--- Material provided ---
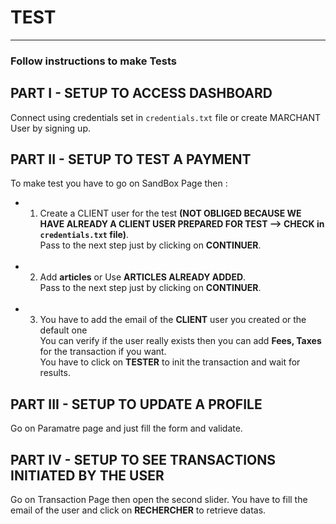 # TEST  
***

### Follow instructions to make Tests

## PART I - SETUP TO ACCESS DASHBOARD
Connect using credentials set in <code>credentials.txt</code> file or create MARCHANT User by signing up. 
## PART II - SETUP TO TEST A PAYMENT
To make test you have to go on SandBox Page then : 

* 1. Create a CLIENT user for the test <b>(NOT OBLIGED BECAUSE WE HAVE ALREADY A CLIENT USER PREPARED FOR TEST --> CHECK in <code>credentials.txt</code> file)</b>.  
Pass to the next step just by clicking on <b>CONTINUER</b>.<br></br>

* 2. Add <b>articles</b> or Use <b>ARTICLES ALREADY ADDED</b>.    
Pass to the next step just by clicking on <b>CONTINUER</b>.<br></br>

* 3. You have to add the email of the <b>CLIENT</b> user you created or the default one  
You can verify if the user really exists then you can add <b>Fees, Taxes</b> for the transaction if you want.  
You have to click on <b>TESTER</b> to init the transaction and wait for results. 

## PART III - SETUP TO UPDATE A PROFILE
Go on Paramatre page and just fill the form and validate. 

## PART IV - SETUP TO SEE TRANSACTIONS INITIATED BY THE USER
Go on Transaction Page then open the second slider. 
You have to fill the email of the user and click on <b>RECHERCHER</b> to retrieve datas. 



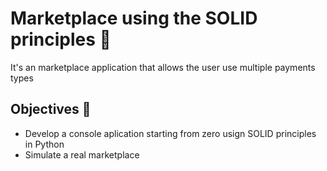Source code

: # Marketplace using the SOLID principles 🛒

It's an marketplace application that allows the user use multiple payments types

## Objectives 🎯

- Develop a console aplication starting from zero usign SOLID principles in Python
- Simulate a real marketplace
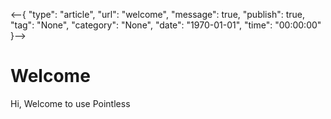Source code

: <--{
    "type": "article",
    "url": "welcome",
    "message": true,
    "publish": true,
    "tag": "None",
    "category": "None",
    "date": "1970-01-01",
    "time": "00:00:00"
}-->

# Welcome

Hi, Welcome to use Pointless

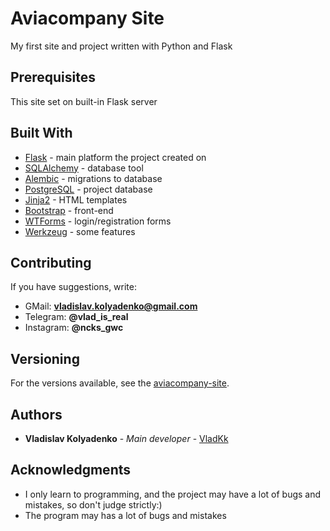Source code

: # Aviacompany Site

My first site and project written with Python and Flask

## Prerequisites

This site set on built-in Flask server

## Built With

* [Flask](https://flask.palletsprojects.com/en/1.1.x/) - main platform the project created on
* [SQLAlchemy](https://www.sqlalchemy.org/) - database tool
* [Alembic](https://alembic.sqlalchemy.org/en/latest/) - migrations to database
* [PostgreSQL](https://www.postgresql.org/) - project database
* [Jinja2](https://jinja.palletsprojects.com/en/2.11.x/) - HTML templates
* [Bootstrap](https://getbootstrap.com/) - front-end
* [WTForms](https://wtforms.readthedocs.io/en/2.3.x/) - login/registration forms
* [Werkzeug](https://werkzeug.palletsprojects.com/en/1.0.x/) - some features

## Contributing

If you have suggestions, write: 
* GMail: **vladislav.kolyadenko@gmail.com**
* Telegram: **@vlad_is_real** 
* Instagram: **@ncks_gwc**

## Versioning

For the versions available, see the [aviacompany-site](https://github.com/VladKk/aviacompany-site). 

## Authors

* **Vladislav Kolyadenko** - *Main developer* - [VladKk](https://github.com/VladKk)

## Acknowledgments

* I only learn to programming, and the project may have a lot of bugs and mistakes, so don't judge strictly:)
* The program may has a lot of bugs and mistakes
---
■ Exercise requirements ■
Copy out the records again word for word, from their first line through the line containing "To make test you", with that line included. Omit the pictures.

■ Response to the exercise ■
 # TEST  
***

### Follow instructions to make Tests

## PART I - SETUP TO ACCESS DASHBOARD
Connect using credentials set in <code>credentials.txt</code> file or create MARCHANT User by signing up. 
## PART II - SETUP TO TEST A PAYMENT
To make test you have to go on SandBox Page then : 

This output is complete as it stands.